In a more significant incident in early February, drillers in the Permian Basin flared a massive amount of gas because of a winter storm. Power failures led to the temporary shutdown of several natural gas processing facilities, so multiple drillers resorted to flaring, emitting around 8.8 million pounds of air pollution, according to advocacy group Environment Texas. The release over just two days in February was equivalent to about one quarter of the pollution released in the region in all of 2018.
ExxonMobil’s Permian Plans on Thin Ice
Shale drilling has slowed recently because of profound financial stress. As small and medium-sized drillers pull back, the oil majors have taken over. With deeper pockets, the majors can preside over loss-making fracking operations for years.

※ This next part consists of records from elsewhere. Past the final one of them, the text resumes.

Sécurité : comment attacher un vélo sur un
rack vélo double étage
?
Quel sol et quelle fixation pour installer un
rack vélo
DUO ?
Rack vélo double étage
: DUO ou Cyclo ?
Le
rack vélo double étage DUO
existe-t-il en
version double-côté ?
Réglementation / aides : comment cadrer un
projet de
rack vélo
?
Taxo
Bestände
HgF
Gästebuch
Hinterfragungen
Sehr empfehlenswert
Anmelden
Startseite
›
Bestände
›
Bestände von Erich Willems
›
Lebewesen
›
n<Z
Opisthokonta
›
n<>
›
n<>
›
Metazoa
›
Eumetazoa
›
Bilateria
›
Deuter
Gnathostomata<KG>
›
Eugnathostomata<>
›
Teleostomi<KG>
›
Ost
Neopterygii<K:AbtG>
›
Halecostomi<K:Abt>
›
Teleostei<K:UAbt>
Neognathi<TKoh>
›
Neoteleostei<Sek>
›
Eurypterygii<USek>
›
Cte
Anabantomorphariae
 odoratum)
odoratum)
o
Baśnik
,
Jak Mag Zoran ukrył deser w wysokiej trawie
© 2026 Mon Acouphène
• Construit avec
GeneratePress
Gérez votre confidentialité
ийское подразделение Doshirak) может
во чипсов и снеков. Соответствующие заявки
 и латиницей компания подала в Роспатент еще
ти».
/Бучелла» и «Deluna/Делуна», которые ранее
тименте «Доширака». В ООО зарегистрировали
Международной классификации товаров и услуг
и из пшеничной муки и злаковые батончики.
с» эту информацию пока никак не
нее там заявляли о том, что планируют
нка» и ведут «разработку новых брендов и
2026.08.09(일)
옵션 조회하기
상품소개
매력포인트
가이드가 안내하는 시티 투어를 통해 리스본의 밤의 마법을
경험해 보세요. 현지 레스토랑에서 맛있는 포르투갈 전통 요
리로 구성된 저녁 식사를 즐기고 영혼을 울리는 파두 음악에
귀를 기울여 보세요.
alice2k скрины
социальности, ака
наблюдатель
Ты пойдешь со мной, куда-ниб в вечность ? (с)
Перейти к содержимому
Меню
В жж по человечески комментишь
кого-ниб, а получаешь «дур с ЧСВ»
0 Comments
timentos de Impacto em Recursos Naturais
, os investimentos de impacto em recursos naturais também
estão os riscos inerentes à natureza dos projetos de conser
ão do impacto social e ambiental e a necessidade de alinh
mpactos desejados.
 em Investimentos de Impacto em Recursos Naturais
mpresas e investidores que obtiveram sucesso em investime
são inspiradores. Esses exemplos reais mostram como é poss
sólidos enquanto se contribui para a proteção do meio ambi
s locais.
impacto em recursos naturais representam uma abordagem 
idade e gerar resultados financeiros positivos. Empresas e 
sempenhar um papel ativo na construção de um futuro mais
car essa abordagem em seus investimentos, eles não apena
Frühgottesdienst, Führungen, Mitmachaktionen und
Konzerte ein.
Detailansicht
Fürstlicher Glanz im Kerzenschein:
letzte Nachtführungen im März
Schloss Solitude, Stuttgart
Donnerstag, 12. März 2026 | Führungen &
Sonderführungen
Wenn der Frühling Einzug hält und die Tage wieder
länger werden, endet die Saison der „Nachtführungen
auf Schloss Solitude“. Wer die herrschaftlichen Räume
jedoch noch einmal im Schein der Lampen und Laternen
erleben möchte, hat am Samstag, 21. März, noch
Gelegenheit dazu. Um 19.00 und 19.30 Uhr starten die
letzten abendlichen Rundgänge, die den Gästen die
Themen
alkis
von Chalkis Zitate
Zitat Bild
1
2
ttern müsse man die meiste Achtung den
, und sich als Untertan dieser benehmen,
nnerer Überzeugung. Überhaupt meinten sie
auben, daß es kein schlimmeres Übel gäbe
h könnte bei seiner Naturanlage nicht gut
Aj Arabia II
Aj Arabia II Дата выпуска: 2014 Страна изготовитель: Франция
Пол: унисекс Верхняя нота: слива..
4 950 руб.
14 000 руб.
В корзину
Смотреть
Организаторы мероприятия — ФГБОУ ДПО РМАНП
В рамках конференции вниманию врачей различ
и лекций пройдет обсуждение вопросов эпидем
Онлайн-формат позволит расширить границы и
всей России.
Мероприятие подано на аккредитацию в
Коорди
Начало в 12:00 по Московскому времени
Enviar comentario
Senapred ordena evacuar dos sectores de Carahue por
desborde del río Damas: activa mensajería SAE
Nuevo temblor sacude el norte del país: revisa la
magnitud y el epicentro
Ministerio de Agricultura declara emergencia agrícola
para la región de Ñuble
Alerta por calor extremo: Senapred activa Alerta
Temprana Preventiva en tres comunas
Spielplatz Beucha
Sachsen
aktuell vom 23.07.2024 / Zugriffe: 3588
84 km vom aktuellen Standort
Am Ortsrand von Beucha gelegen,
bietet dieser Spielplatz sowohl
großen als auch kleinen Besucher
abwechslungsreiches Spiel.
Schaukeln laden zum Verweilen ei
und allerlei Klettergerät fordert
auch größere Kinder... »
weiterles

At its Investor Day in New York in early March, Exxon showed little sign of slowing down. Exxon is “pursuing a strategy that is destructive of both shareholder value and the planet,” Edward Mason, head of responsible investment at Church Commissioners for England, who attended the company’s investor meeting, told Reuters.
However, the most recent collapse in oil prices — with one measure, West Texas Intermediate (WTI) falling to the low-$30s — could be so painful, that even a company the size of Exxon might think twice. Chevron has already admitted that it might cut spending in response to the sudden Saudi-Russia price war. Exxon too might soon have to slam on the brakes.